Tuesday, December 4, 2012

Gettysburg, Monticello, Homeland

It's hard to decide whether Abraham Lincoln or Thomas Jefferson is generating more public discussion this week. Lincoln, of course, because of Lincoln, a film about the sixteenth president and the Civil War that has left historians and others debating its accuracy and wondering how it manages to leave black people out of the story altogether. And Jefferson because of Henry Wiencek's recently released book Master of the Mountain--which according to some misrepresents the third president as a monster and according to others doesn't go nearly far enough in acknowledging his monstrosity. In both cases, it's pretty clear that American audiences prefer to continue revering our past presidents as mythological political heroes, figures we can turn to for stories about American moral and ideological purity, bereft of any complicating details that might taint or compromise that fantasy.

But if you ask me, the most compelling readings of both Abraham Lincoln and Thomas Jefferson this week were on Showtime's television series Homeland. I'll admit to being a bit behind on my viewing of the series (and those who are keeping up may by now have little interest in my take on what happened several episodes ago), but the show seems to me to be offering a sustained reflection on why it's a mistake to fetishize America's political figures.

In the fifth episode of season two of Homeland, Sergeant/Congressman Nicholas Brody's teenage daughter Dana begins a flirtatious relationship with Finn Walden, the son of the Vice President of the United States. Both of them attend an elite private Quaker school (a denomination characterized by its ethic of nonviolence) populated largely by the children of diplomats in the wealthy suburbs of (I assume) Virginia. When Dana quizzes Finn about how many children Thomas Jefferson had, he responds by asking her how many children he had with Sally Hemings, his slave mistress (a detail that presumably will not be included on their American History exam). They joke that they should visit Monticello together, and when the two text each other later, Finn refers to Dana as Sally, and she calls him TJ. On their later date, Finn takes her to see a movie she's never heard of: Once Upon a Time in America, an Italian epic chock-full of American violence. In their efforts to escape their security detail on the way there, Finn acts out the brutal features of the plot itself when he slams his Lexus into a pedestrian and promptly drives away, intent on preserving his father's image and political future.

The entire exchange points to the grimy and horrific details that lie beneath the surface mythology of presidential Americana, but it also suggests that those are the details that really turn us on. In fact, while the two were flirting over Jefferson's long-term sexual conquest of his slave in the library of the Vice Presidential estate, Dana's war-hero-turned-Congressman father was breaking the neck of a terrified Syrian tailor in the wet and muddy woods outside of Gettysburg, Pennsylvania--site of the Civil War's most brutal and bloody battle, and of Lincoln's eulogy for the dead.
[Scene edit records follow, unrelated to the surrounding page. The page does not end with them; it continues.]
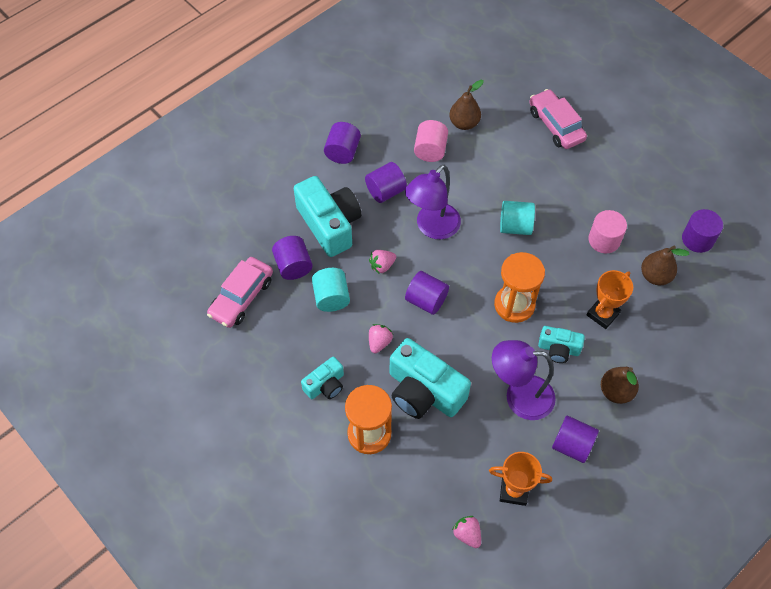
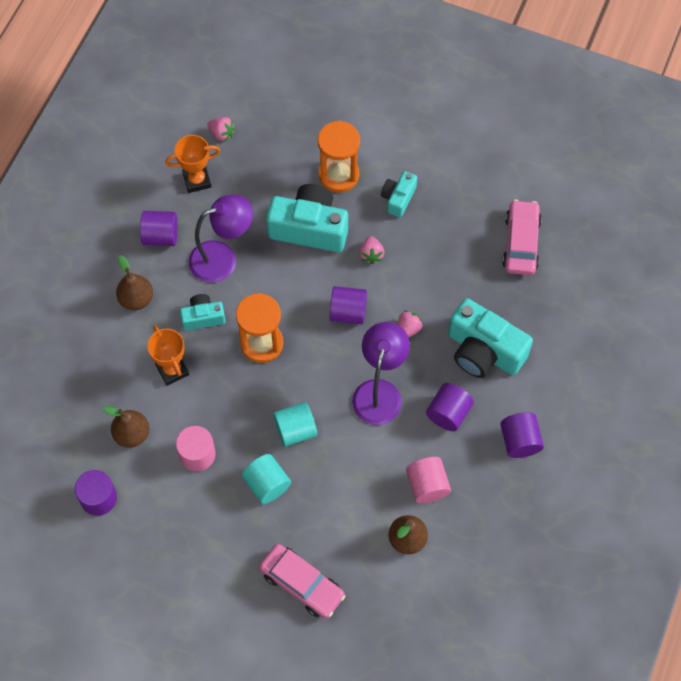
camera: 155 degrees right, 5 degrees up
(293, 266) = (492, 293): purple cylinder -> none
(331, 297) = (438, 277): turquoise cylinder -> turquoise cylinder (267, 484)
(602, 314) = (172, 370): orange trophy -> orange trophy turned 45 degrees counterclockwise

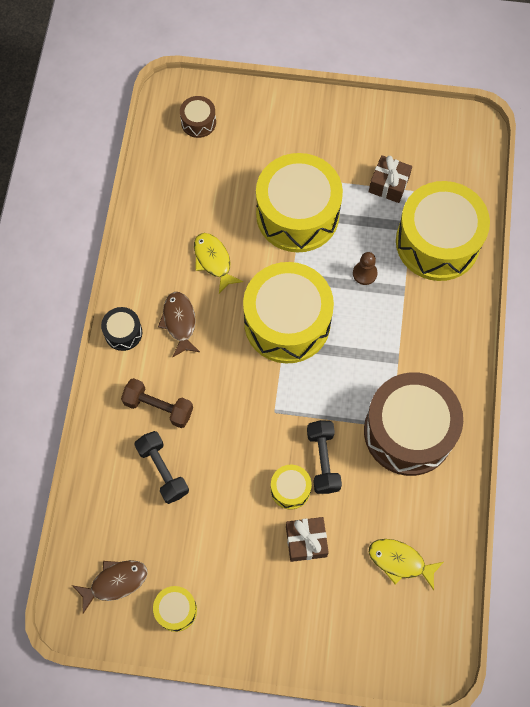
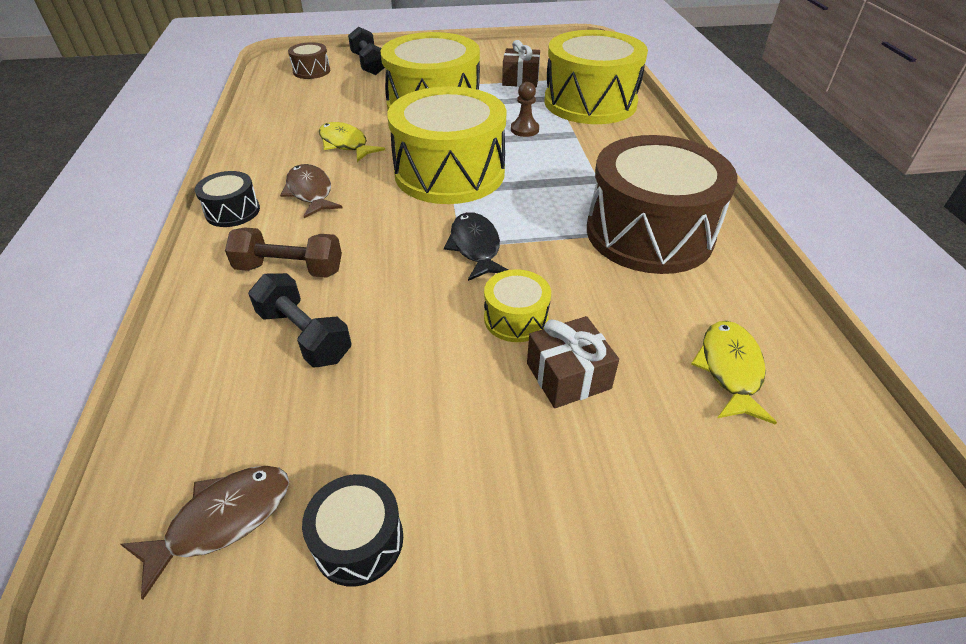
camera: 15 degrees left, 25 degrees down
(176, 610) = (358, 540): yellow drum -> black drum
(283, 415) = (475, 247): none -> black fish
(323, 460) = (550, 279): black dumbbell -> black dumbbell (368, 64)
(400, 561) = (730, 369): yellow fish -> yellow fish turned 90 degrees clockwise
The man he killed, Bessel, had sewed Brody the suicide vest in which he'd planned to blow up the Vice President as an act of retribution for Walden's horrific act of killing 82 children in a Middle Eastern drone strike that the U.S. government refuses to acknowledge ever happened. Brody ironically kills Bessel in the course of trying to save him, losing his patience when the man's cries of pain keep interrupting his efforts to lie about his whereabouts over his cell phone to his wife, who awaits his arrival at a political fundraiser. It's a compressed, one-man version of the battle at Gettysburg carried out by a guy who has trouble distinguishing friend from enemy. A respected political leader commits a cold act of murder and sublimates it into a domestic narrative about his constituents and a flat tire.

Homeland keeps reminding us that buried in the nation's most revered historical sites--Monticello, Gettysburg--and in the memories of its most worshiped political figures, are gruesome acts of unthinkable violence. It also suggests that those who explicitly see and name this violence--like CIA agent Carrie Mathison--are in danger of being called crazy, committed to mental institutions and subjected to electroshock therapy that induces forgetfulness. In the end, though, is she just as turned on by the violent grit and grime beneath the heroic myth as the teenagers? The real symptom of the bipolar nation may be in recognizing the horror, and then being attracted to it anyway.